Siamo ospiti di un vasto teatro contemporaneo, attrezzato con un insieme di palchi girevoli, quinte mobili, macchine da spettacolo, scenari mutevoli: ad andare in scena, non è l’artista, ma il nostro rapporto con la sua opera. Soggettivo, personale e, in parte, forse, generazionale. «È come visitare una nuova città, ci orientiamo non seguendo un percorso predeterminato, ma prendendo comunque dei punti di riferimento. È una navigazione intuitiva. L’allestimento ha seguito questo schema: ci sono alcuni landmark, che aiutano a trovare la strada, senza limitare la libertà. Sono, per esempio, le lanterne che punteggiano lo spazio, alti elementi verticali luminescenti», aggiunge. Con i suoi quattro nuclei tematici, la mostra durerà quasi un anno (fino ad agosto 2026) e propone una cartografia alternativa che reinventa l’idea stessa del museo enciclopedico o della personale cronologica. Si sviluppa invece come un laboratorio architettonico fugace (Machines d’architecture), una riflessione sui mondi viventi e la loro conservazione (Être nature), uno spazio di sperimentazione di materiali e tecniche (Making Things) e un’esplorazione del futuro attraverso scienza, tecnologia e finzione (Un monde réel). Traiettorie che si possono percepire, seguire oppure disattendere.

“Woman with Shopping” (2013), di Ron Mueck.

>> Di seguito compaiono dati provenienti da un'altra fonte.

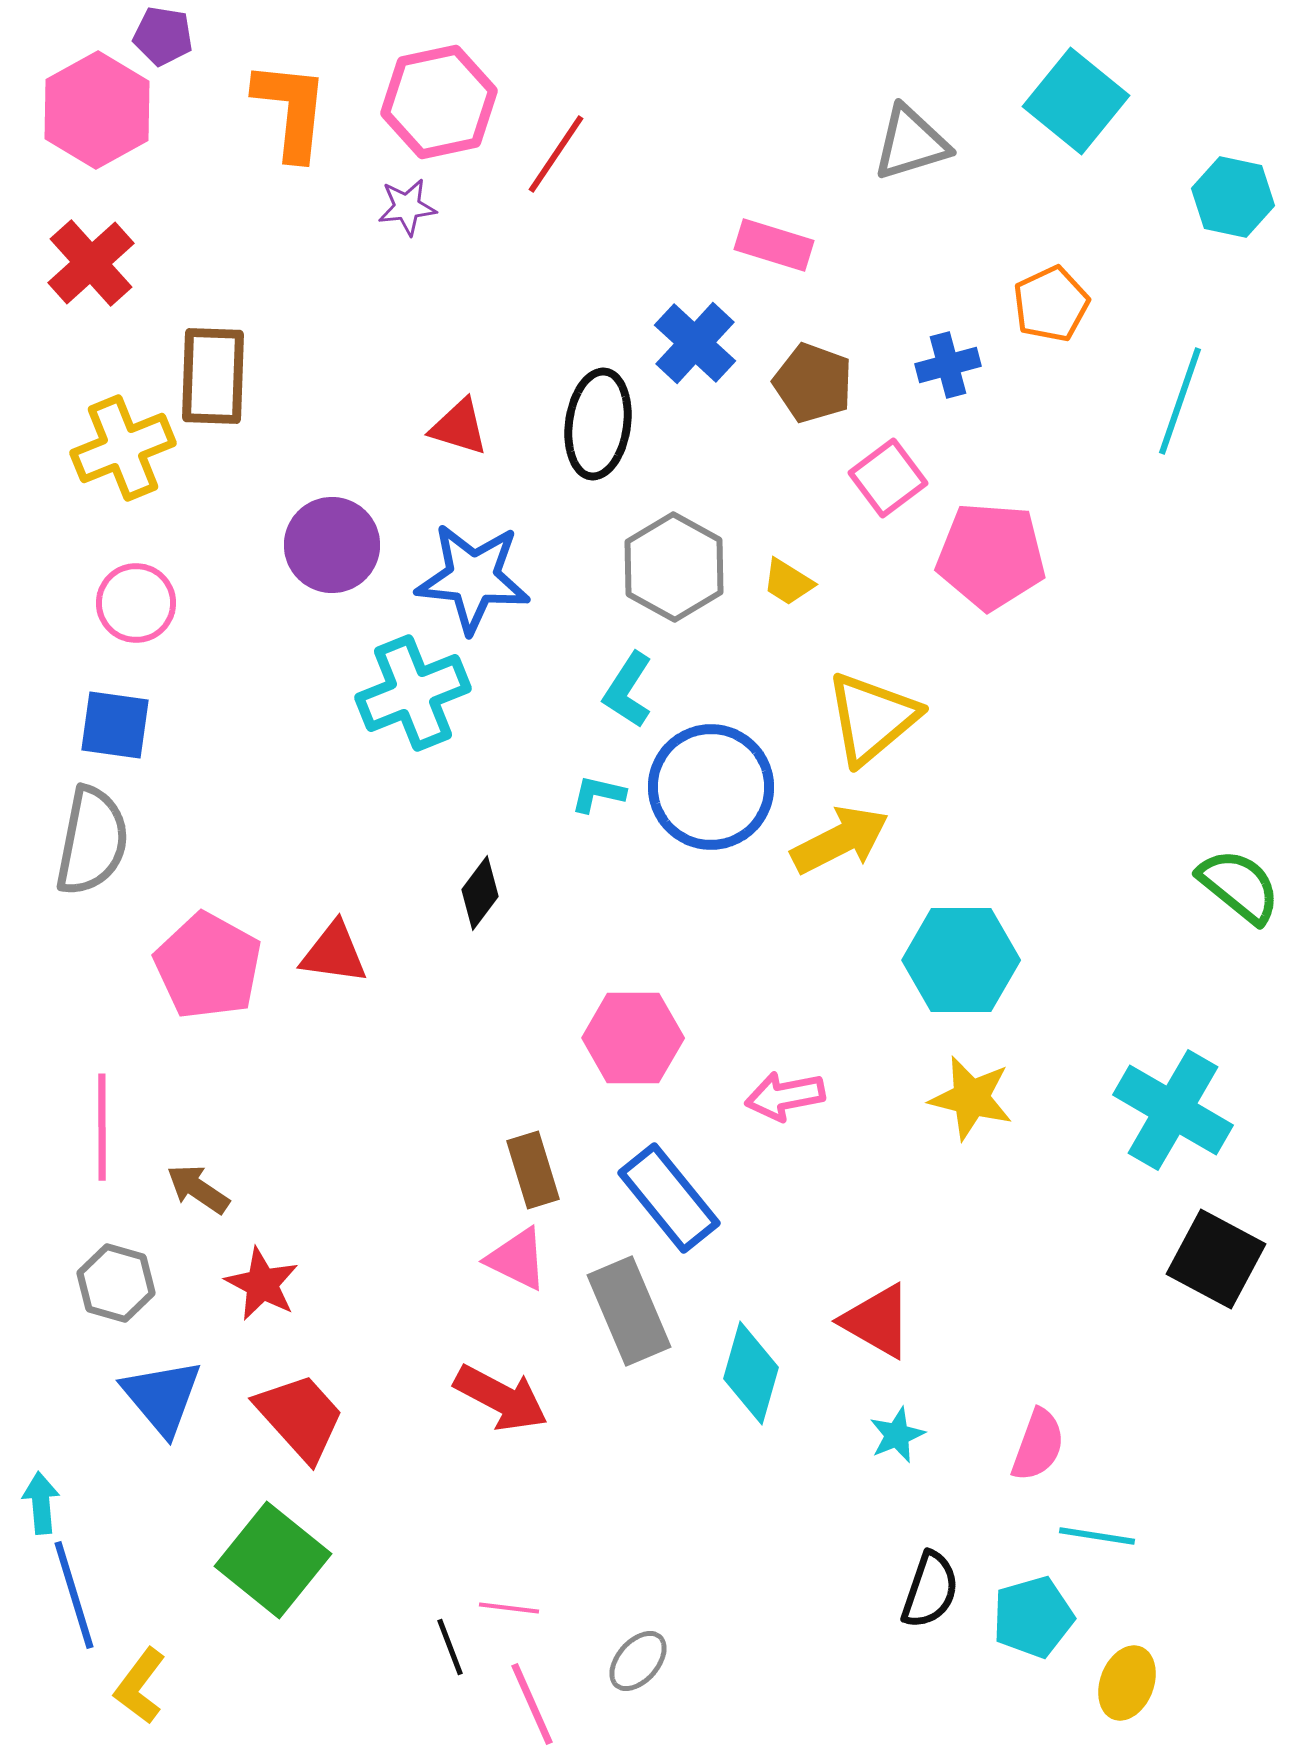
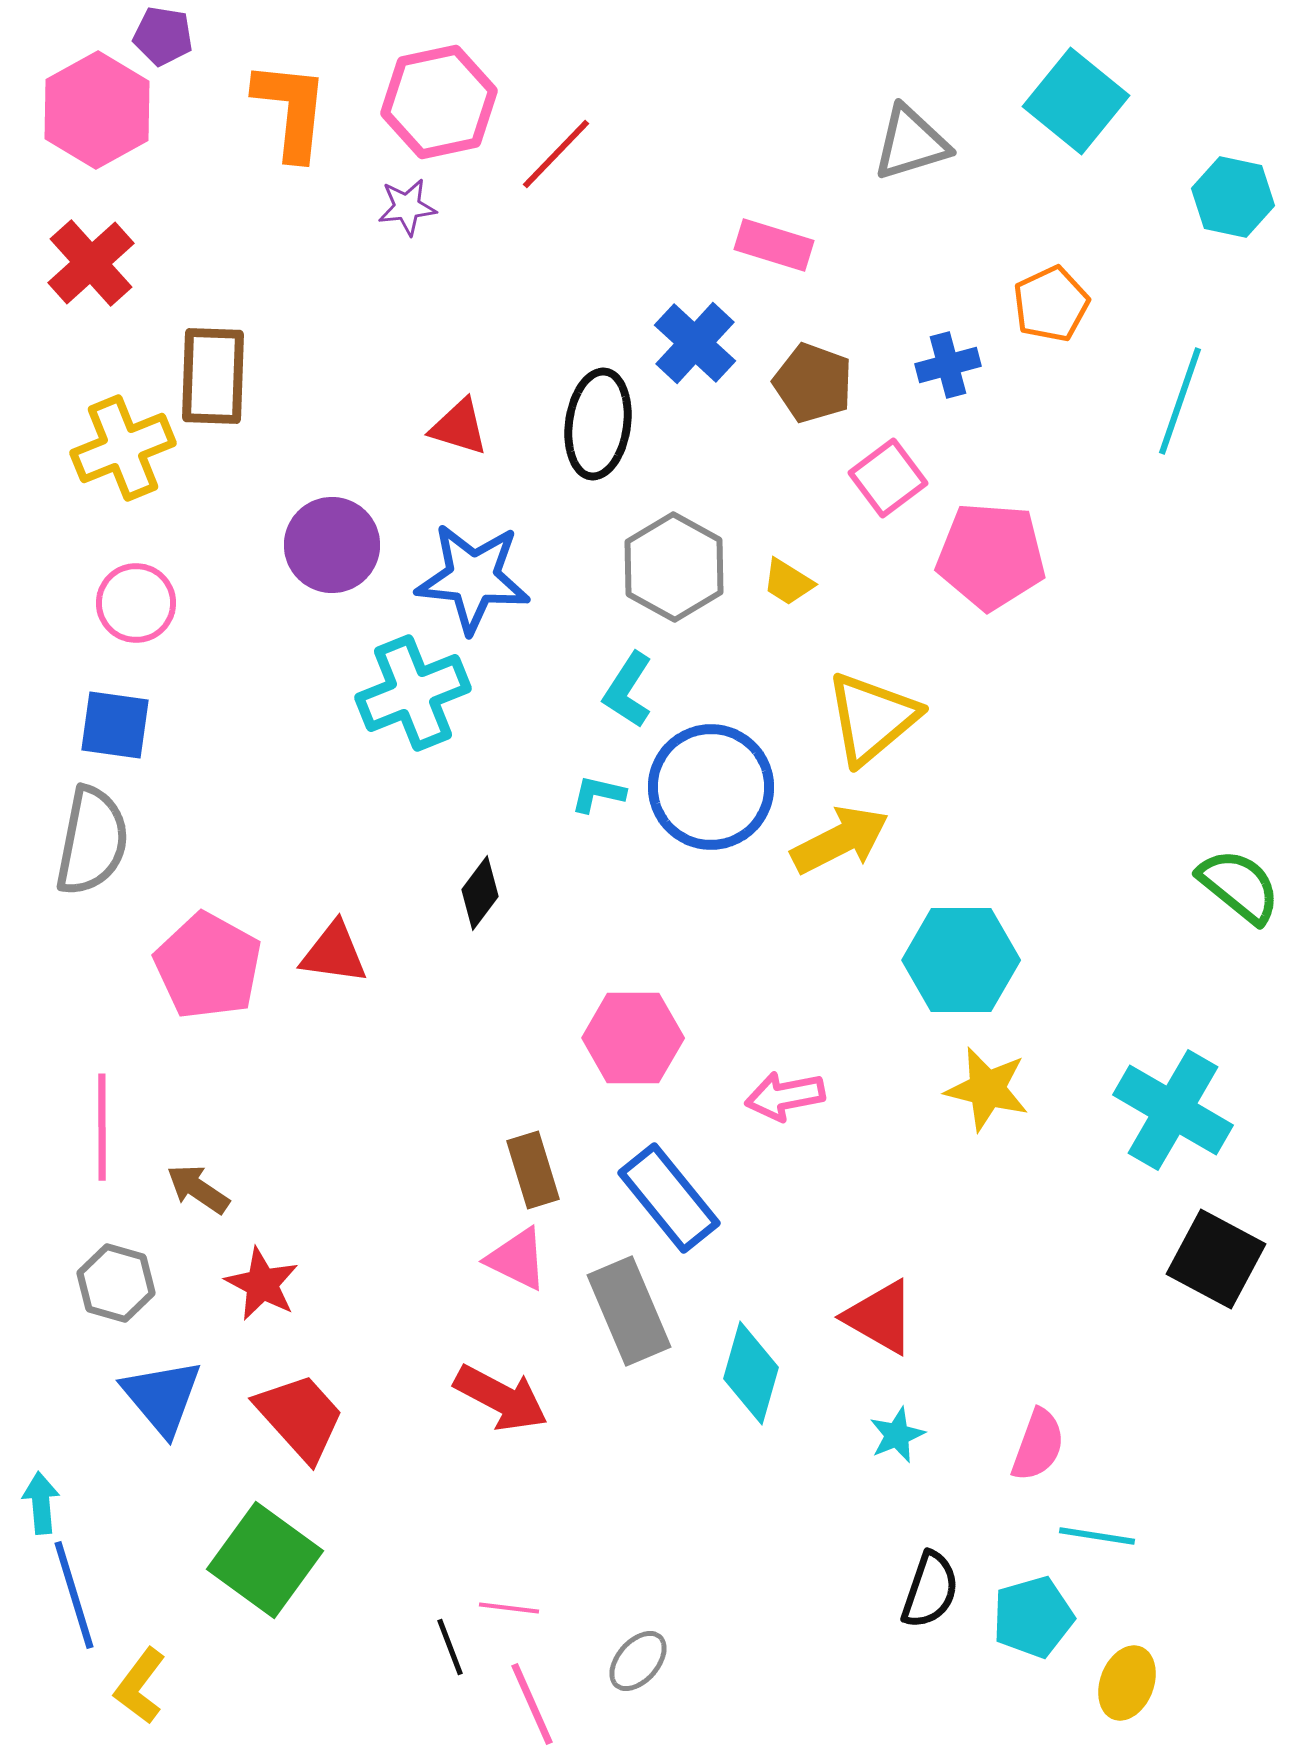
red line at (556, 154): rotated 10 degrees clockwise
yellow star at (971, 1098): moved 16 px right, 9 px up
red triangle at (877, 1321): moved 3 px right, 4 px up
green square at (273, 1560): moved 8 px left; rotated 3 degrees counterclockwise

Provo a farlo io stessa, assecondando quel senso di vaga disobbedienza rilassata che la flânerie, vera invenzione francese, insegna. Così mi soffermo sugli alberi, che paiono sfidare il vetro e l’acciaio con mille gradazioni di verde, dall’Amazzonia alle Alpi, scendo a bordo di un sottomarino e spicco il volo dentro un cielo iperrealista pieno zeppo di stelle, salgo a bordo di ogni sorta di velocipede a due ruote, ma soprattutto mi perdo fra i panni stesi di Boltanski, così familiari, così struggenti, così terribili nel loro significato ultimo di sudari, schermi di ombre che vivono solo un giorno.

Cambiare casa significa anche disegnare un nuovo perimetro alla propria identità. L’indirizzo della nuova Fondation Cartier, al numero 2 di place du Palais-Royal, apre una sfida alle abitudini degli adulti e un ponte al pensiero laterale dei giovani. Il grande critico Georges Didi-Huberman scrive che l’arte, lungi da dare risposte, è una domanda che deve restare tale. Anche il modo di esporla ci interroga sulla nostra capacità di lasciare le rotte già segnate, ma anche le bussole, i sestanti e le guide, e di navigare la promettente avventura dell’ignoto.